Keesokan harinya, kucoba melunakkan hati Hana dan menenangkan pikirannya dengan membelikan beberapa perlengakapan dan juga mainan untuk bayi yang dikandungnya. Ia nampak bahagia, mungkin dia berpikir bahwa aku sudah bisa menerima semuanya. “Terima kasih,” ujar Hana kepadaku. Aku hanya membalasnya dengan senyuman kecil. Walau keadaan sudah tenang, tapi tak sepatah kata pun keluar dari mulut kami. Saat bertemu kami hanya mampu saling memandang dan terdiam. Hana pun lebih sering menghabiskan waktunya di kamar seorang diri. Dan tak lama kemudian, terdengar suara Hana memanggilku, “Deva…”. Tanpa pikir panjang, aku langsung menghampirinya. “Iya, ada apa?” tanyaku sembari membuka pintu kamar. “Tolong ambilkan sarapanku di atas meja makan.” Ia pun tersenyum kepadaku. Aku ambilkan sarapan yang dimintanya, kemudian kuletakkan di samping tempat tidurnya. “Deva.” Hana kembali memanggilku sembari menggenggam tangan kiriku. “Saat kamu mengatakan bahwa kamu belum siap menjadi seorang ayah, aku merasa sedih dan kecewa, tapi aku pun mengerti karena ini pertama kalinya bagimu. Aku pun merasa begitu, tapi takdir berkata lain. Kita memang sudah ditakdirkan untuk menjadi seorang ibu dan ayah secepat ini. Aku yakin dalam sisa waktu empat bulan ini, kamu akan menjadi lebih yakin dan siap menerima segalanya,” ujarnya sembari menyorotku dengan tatapan lembut. Aku hanya bisa mendengarkan, kemudian kujawab dengan sebuah senyuman. “Aku tak bisa melakukannya, maafkan aku… Hana,” gumamku dalam hati sembari melangkah keluar dari kamar.
Sabtu, 12 November 2005
Takdir memang tak bisa di terka, semuanya terjadi di luar dugaan dan meleset dari perkiraan. Hari ini, tepat pukul 12.00 siang, bayi yang dikandung Hana terlahir ke dunia. Di saat bayi lain lahir di usia sembilan bulan, tapi dia harus terlahir di usianya yang baru menginjak tujuh bulan. Rasa senang dan sedih terukir jelas di wajah semua orang, lain dengan diriku yang masih larut dalam dengki. Hana masih dalam keadaan tidak sadar karena obat bius yang diberikan. Setelah bayi itu di pindahkah, aku langsung pergi menemui Dokter yang menangani proses persalinan Hana, Dokter Tantya.

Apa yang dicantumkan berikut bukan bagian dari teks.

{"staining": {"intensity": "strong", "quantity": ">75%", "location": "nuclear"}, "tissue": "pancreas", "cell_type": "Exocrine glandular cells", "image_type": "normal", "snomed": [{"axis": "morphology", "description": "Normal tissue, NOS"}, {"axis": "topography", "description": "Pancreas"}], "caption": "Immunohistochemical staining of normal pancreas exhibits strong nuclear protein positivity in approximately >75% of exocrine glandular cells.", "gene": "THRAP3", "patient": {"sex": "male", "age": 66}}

“Permisi Dok,” sambil mengetuk pintu ruangan Dokter Tantya.
“Iya, silahkan masuk,” sahutnya dari dalam.
“Oh, Pak Deva. Silahkan duduk Pak.” Dia nampak sibuk membersihkan lensa kacamatanya.
“Jadi, bagaimana keadaan anak saya, Dok?”
“Saya akan menjelaskannya, tapi keluarga Bapak mana supaya saya bisa sekaligus menjelaskan kepada semuanya?” Matanya menyorot ke arah pintu.